I'm hoping the Republicans fight Obama.

The most contentious arguments in these comments are always about the future -- that which we don't know because it has not happened yet. It's a little frustrating, not to mention silly, to argue about what might or might not happen. No one knows for sure. We can predict broad cultural trends, but anything more specific is science fiction like Asimov's "psychohistory."

Galileo Blogs said...

I have to disagree. One can predict shorter term *economic* trends. It is difficult, but people do it successfully, and success only needs to be measured as a percentage just a little better than 50% to make money.

If one is using just philosophy as a guide, then I agree with you.

Regardless, everyone should try to have some view about the near-term economy as it can affect investment decisions, and even decisions regarding employment, education, and even where to live. (For example, if one could have foreseen the collapse of oil prices in the 1980s, it would have made no sense to move to Houston, all else being equal.)

The larger point, though, is that *regardless* of what happens politically and economically, most Americans still have a great deal of freedom that they can use to pursue individual happiness. Politics should not be an overwhelming concern, unless of course it is one's hobby or profession.

madmax said...

"We can predict broad cultural trends, but anything more specific is science fiction like Asimov's "psychohistory.""

Yes, but Harry Seldon was right. Well, except for the Mule.

Myrhaf said...

You know, I think Asimov got the idea for psychohistory from Stalin's five-year plans, which liberals like Asimov thought were "scientific" then. It's materialism (rationalism too) to predict the behavior of society with equations.

Anonymous said...

I personally don't recommend NZ.lots of socialists and xenophobes in the government. welfare is the norm and banning is the answer to various ambitious plans.
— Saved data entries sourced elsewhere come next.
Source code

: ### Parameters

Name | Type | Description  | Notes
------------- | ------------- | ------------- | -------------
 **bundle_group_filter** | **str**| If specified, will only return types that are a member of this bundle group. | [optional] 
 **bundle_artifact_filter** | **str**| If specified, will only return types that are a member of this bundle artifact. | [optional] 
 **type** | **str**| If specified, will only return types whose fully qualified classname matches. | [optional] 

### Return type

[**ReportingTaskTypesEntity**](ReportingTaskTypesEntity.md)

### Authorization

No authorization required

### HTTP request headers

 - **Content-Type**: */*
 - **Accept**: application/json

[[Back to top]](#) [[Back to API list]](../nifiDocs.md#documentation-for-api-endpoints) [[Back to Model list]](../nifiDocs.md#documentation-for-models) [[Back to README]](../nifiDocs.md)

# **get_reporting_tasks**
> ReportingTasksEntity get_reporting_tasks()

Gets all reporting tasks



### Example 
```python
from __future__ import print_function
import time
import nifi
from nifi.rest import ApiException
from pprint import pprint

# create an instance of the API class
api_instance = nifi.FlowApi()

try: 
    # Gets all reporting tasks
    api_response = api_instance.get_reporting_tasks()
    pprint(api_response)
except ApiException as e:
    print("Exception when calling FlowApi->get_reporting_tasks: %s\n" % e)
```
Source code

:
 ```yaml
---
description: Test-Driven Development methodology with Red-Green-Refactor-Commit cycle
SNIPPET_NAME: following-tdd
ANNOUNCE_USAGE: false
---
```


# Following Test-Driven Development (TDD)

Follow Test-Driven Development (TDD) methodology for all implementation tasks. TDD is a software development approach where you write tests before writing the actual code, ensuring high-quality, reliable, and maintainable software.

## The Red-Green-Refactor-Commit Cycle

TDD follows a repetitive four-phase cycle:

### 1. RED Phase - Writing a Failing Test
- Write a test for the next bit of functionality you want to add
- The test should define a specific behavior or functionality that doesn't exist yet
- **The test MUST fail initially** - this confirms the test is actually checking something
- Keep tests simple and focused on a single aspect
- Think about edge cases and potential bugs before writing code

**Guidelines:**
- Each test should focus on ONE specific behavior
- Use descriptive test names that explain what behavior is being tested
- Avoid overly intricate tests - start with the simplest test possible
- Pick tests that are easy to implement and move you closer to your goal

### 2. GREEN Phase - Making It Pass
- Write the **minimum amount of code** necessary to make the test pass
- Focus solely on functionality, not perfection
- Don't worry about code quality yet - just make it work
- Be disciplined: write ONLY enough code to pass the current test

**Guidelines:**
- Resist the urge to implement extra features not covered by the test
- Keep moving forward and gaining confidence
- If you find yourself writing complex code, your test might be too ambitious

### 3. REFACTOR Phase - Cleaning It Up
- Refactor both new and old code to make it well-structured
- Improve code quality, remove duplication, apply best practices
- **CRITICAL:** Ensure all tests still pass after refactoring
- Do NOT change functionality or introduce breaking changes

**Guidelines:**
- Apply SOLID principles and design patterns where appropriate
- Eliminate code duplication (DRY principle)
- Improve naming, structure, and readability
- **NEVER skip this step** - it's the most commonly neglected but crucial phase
I hate to say this but I might end up back in the Gulf countries. As much as I despise their system, I think I have a much better chance there than I have here sadly. I wanted to go to the USA but it seems more of the same.

Monica said...

Hey at least they don't have 80 billion dollars a year in farm subsidies in New Zealand. That's something.

Anonymous said...

its not enough unfortunately. our economy is messed up and the idiots in parliament have no clue how to deal with the crisis. lots of welfare, because its a great system that magically solves people's problems and rationed care.good news is we got our first private radiology clinic so I guess that's something to cheer for.